Un piccolo paese con il monumento a Scandenberg nella piazza centrale e con
tanto di dedica di Henver Hocha (?!). Per la verità e per fortuna in parte
occultata dai fiori dell’aiuola che vi cresce intorno. (Anche questa è
l’Italia).
Bene, a pochi chilometri dal degrado ho trovato una scuola con la massima
cura per gli ambienti, le pareti colorate, in un pomeriggio “fuori orario”
la docente di arte che affrescava una parete insieme ai suoi studenti, una
comunità che tra feste in piazza, pubblicazioni dei ragazzini in “albanese”
(lo parlano tutti, insieme all’italiano, dagli insegnanti ai bambini e ai
loro genitori), guarda alla “sua” scuola come ad un elemento essenziale del
“suo” patrimonio comune.
Comune ai vecchi che chiacchierano in piazza nella loro variante dialettale
di “albanesi”, e comune ai nuovi immigrati (numerosissimi) dalla pelle di
diverso colore. Un bene “proprio” ed universale insieme.
Pochi chilometri ma una radicale diversità di collocazione della scuola
nella società civile e nella preoccupazione delle classi politiche locali.
Una scuola “di Stato” comunque.

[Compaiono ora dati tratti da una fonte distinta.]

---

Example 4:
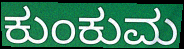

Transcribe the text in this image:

ಕುಂಕುಮ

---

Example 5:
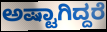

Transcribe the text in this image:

ಅಷ್ಟಾಗಿದ್ದರೆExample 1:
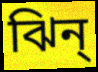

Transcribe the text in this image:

ঝিন্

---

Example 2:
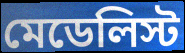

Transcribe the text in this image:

মেডেলিস্ট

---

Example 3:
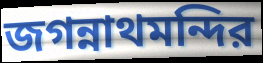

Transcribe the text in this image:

জগন্নাথমন্দির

E i “numeri” dei risultati rilevati stanno
lì a supportare le notazioni empiriche con il conforto di una “quasi”
dimostrazione.
Ovviamente non scambio il “cannocchiale” con il “microscopio”. Non voglio
generalizzare il valore di esperienze “specifiche”. Ma credo che serva
ribadire il concetto: tra le tante variabili che danno conto della
disomogeneità dei dati relativi ai risultati della scuola, a fronte della
omogeneità delle regole e delle norme, quella fondamentale è la cura che la
comunità locale dedica alla costruzione di ambienti adeguati
all’apprendimento, al loro miglioramento, alla efficacia del loro uso,
all’investimento necessario a farla considerare “bene comune”, “bene
pubblico” del quale tutti debbono prendersi cura, prima di tutto non perché
sono “buoni cittadini” ma perché è loro interesse farlo, diventando, per
questa via, anche buoni cittadini. E questo non tocca allo “Stato lontano”

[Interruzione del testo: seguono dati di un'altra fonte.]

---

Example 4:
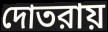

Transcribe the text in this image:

দোতরায়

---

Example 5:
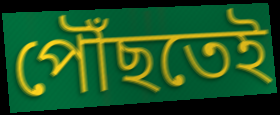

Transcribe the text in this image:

পৌঁছতেইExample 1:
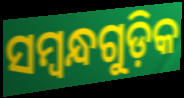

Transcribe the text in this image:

cui spettano le regole generali e “uguali per tutti”. Ma tocca alla
“democrazia vicina” quella che è direttamente controllabile dai cittadini
che esercitano i loro diritti, lì dove essi diventano “bisogni e interessi
determinati” e quotidiani.
Racconto infine
un’ultima esperienza, già raccontata altrove, lasciando al lettore di
completare il senso del link.
Ultimi esami di Stato, come sempre soggetti al controllo dell’ispettore. Una
commissione in un Istituto Tecnico dei servizi turistici. Un candidato che
aveva appena risposto positivamente al compito di illustrare una possibile
campagna di marketing per una ipotetica agenzia turistica. Fatica nel
colloquio di Italiano. La Commissaria, un poco esasperata gli chiede
recisamente: “Ma insomma che fine ha fatto Fra Cristoforo?”. Il
candidato esita e poi conclude la faticosa riflessione con un “Beh,
speriamo che se la sia cavata bene…”. Ho faticato non poco a non
scoppiare a ridere per (l’involontaria?) ironia della risposta.
La Commissaria, a parte e dopo il colloquio, si sfoga con me “Così
finiscono per perdere anche la loro identità culturale!!”. Ho faticato
non poco a non risponderle “L’identità di chi?”.